Journal of Sustainable Metallurgy

, Volume 4, Issue 3, pp 333–342 | Cite as

Iron Supply Capacity of Porous Concrete Using Steelmaking Slag Aggregate for Seaweed Beds or Fish Reef Blocks

  • Kozo Onoue
  • Seiya Shimono
Research Article


The desertification of coastal regions is a worldwide problem. It is believed that one of the potential influences is a reduction in the concentration of dissolved iron in seawater. On the other hand, there is a high demand for the use of steelmaking slag generated from iron works. Steelmaking slag concrete, hereafter referred to as SSC, is made from the byproducts of steelmaking, such as steelmaking and ground granulated blast-furnace slags. It has been shown that although SSC releases iron, the dissolved iron is oxidized and precipitates promptly. In the present research, porous-type SSC (POSSC) using hot-metal pretreatment slag (HPS) as an aggregate was manufactured, with the purpose of increasing the amount of iron released from HPS. In addition, the influence of incorporating humus into the paste on the concentration of dissolved iron in artificial seawater and the compressive strength of POSSC was investigated. Two commercially available leaf mulches were used as the humus. The effects of the void ratio and the water-to-binder ratio of the paste were also examined. As a result, it was confirmed that the larger the measured void ratio of the POSSC, the higher the concentration of total iron released by the POSSC. It was also demonstrated that, although a humus fraction of 2% of the volume of the HPS caused an approximately 2 N/mm2 reduction in the compressive strength, the humus clearly stabilized the long-term presence of dissolved iron in the artificial seawater.

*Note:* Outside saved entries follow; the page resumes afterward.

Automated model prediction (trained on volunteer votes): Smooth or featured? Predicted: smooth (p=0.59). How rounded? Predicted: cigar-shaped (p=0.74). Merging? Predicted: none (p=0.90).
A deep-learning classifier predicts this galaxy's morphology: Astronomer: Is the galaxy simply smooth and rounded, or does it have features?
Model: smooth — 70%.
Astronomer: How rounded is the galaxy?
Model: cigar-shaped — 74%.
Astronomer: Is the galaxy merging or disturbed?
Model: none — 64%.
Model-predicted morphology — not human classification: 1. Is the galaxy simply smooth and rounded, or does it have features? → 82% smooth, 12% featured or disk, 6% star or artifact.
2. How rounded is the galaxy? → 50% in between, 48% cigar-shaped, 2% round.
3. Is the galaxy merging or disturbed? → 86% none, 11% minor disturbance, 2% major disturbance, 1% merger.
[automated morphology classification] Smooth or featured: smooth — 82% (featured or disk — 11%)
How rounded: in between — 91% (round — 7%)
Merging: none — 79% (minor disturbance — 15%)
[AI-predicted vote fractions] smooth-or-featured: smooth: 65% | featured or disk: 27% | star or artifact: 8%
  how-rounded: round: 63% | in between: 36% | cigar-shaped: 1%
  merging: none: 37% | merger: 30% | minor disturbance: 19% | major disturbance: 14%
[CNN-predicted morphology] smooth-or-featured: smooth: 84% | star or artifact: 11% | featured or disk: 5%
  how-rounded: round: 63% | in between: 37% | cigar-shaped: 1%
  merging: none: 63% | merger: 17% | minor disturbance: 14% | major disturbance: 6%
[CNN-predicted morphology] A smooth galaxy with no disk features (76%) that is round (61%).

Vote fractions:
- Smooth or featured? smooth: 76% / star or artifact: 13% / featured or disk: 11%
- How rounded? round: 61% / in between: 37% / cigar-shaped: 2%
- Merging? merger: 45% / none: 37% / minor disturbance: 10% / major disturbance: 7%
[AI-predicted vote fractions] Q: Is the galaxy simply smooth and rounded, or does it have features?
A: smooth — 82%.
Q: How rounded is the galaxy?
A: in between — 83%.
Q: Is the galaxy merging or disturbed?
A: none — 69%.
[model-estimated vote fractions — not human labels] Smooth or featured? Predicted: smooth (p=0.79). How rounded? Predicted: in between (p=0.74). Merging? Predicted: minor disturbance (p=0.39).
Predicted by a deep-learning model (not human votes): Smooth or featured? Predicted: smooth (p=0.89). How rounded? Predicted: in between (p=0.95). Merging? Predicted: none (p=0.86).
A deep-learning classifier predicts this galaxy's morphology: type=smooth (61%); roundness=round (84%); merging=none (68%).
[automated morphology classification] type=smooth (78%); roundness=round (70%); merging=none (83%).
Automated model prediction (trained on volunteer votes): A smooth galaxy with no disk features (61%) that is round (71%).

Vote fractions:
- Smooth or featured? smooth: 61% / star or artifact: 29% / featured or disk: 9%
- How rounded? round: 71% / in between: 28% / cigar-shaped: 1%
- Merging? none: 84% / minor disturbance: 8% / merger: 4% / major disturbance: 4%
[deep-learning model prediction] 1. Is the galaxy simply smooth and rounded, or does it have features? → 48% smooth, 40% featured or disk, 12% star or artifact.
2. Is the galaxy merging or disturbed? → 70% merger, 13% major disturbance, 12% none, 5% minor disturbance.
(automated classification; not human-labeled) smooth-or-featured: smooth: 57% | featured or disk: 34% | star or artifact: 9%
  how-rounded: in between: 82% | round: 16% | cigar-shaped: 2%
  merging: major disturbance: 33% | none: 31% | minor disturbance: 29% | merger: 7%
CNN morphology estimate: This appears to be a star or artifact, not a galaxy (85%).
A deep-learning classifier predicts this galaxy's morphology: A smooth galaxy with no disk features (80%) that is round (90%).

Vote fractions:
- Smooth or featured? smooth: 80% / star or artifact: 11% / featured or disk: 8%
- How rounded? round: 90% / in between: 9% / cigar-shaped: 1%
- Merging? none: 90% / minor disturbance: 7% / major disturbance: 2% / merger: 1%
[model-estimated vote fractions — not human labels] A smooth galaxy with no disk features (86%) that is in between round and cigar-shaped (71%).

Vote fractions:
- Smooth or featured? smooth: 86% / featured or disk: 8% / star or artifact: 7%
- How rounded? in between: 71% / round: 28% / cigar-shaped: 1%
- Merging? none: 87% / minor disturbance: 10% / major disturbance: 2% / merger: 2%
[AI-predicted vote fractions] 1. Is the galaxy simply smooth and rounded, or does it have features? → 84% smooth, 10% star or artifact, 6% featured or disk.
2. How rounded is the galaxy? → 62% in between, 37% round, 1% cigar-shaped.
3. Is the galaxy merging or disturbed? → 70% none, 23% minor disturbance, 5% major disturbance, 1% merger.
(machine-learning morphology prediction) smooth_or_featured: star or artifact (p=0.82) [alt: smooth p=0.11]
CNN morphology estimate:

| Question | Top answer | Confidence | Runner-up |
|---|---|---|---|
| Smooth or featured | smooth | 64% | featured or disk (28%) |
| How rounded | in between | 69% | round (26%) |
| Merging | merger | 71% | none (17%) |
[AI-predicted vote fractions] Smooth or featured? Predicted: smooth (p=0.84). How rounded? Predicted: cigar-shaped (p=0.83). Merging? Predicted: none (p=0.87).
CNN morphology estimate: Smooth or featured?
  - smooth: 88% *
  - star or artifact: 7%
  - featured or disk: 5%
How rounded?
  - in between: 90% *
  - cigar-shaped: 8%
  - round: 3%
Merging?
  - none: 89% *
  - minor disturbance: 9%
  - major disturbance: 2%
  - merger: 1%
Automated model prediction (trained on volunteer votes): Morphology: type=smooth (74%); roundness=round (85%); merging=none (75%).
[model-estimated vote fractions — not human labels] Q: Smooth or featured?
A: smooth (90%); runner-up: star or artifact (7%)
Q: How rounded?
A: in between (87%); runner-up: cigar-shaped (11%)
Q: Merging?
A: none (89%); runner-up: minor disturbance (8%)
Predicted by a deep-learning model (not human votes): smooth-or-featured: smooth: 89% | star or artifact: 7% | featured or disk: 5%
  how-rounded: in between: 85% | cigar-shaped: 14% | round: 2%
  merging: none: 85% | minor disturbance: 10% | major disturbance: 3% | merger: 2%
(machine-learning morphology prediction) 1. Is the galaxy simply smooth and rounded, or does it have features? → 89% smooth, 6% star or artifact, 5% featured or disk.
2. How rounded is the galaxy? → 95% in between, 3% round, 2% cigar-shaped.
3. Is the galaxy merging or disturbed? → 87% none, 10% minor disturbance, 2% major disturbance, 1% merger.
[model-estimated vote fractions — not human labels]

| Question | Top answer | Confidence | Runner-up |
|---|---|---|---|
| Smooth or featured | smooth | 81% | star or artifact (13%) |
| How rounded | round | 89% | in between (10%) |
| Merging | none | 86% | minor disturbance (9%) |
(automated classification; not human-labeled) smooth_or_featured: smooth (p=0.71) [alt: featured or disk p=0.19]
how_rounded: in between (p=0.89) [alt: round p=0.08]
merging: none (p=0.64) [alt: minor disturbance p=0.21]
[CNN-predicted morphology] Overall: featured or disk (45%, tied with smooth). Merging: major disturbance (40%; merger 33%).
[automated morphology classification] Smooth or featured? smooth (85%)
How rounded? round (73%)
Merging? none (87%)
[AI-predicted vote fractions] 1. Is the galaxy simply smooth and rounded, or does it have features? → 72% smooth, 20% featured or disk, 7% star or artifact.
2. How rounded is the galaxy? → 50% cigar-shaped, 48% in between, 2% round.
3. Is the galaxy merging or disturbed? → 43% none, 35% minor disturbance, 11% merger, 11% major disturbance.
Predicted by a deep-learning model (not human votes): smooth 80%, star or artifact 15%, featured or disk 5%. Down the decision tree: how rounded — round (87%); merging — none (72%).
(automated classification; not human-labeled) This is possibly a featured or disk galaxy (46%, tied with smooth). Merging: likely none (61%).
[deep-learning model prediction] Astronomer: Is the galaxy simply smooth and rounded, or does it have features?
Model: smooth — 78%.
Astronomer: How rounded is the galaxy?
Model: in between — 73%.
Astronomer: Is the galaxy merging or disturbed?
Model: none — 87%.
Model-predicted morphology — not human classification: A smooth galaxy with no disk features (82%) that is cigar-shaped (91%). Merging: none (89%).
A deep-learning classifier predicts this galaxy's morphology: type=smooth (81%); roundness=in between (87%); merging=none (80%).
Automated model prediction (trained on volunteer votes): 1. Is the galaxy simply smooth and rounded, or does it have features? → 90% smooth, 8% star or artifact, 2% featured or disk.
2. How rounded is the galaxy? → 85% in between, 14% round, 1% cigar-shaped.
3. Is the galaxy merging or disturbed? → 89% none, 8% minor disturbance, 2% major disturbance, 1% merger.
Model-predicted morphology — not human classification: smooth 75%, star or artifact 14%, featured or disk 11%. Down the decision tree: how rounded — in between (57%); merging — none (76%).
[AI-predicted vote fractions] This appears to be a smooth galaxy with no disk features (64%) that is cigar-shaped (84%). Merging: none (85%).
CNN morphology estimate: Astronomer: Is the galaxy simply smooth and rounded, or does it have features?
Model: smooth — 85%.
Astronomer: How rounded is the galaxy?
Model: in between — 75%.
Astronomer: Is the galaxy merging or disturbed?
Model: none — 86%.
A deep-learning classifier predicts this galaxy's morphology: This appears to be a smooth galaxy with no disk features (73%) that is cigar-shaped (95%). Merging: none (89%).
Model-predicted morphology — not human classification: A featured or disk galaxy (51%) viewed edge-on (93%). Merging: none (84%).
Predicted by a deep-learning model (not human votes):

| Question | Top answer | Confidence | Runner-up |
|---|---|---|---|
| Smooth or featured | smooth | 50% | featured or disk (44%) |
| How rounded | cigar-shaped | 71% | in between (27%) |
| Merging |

Steelmaking slag Porous concrete Humus Iron supply capacity Void ratio 



This study was supported by the Japan Society for the Promotion of Science (JSPS) KAKENHI Grant Number JP25740043. The authors also extend their appreciation to Prof. Dr. Yoshihiro Suzuki for his useful suggestions regarding the iron concentration measurements.

Compliance with Ethical Standards

Conflict of interest

The authors declare that they have no conflict of interest.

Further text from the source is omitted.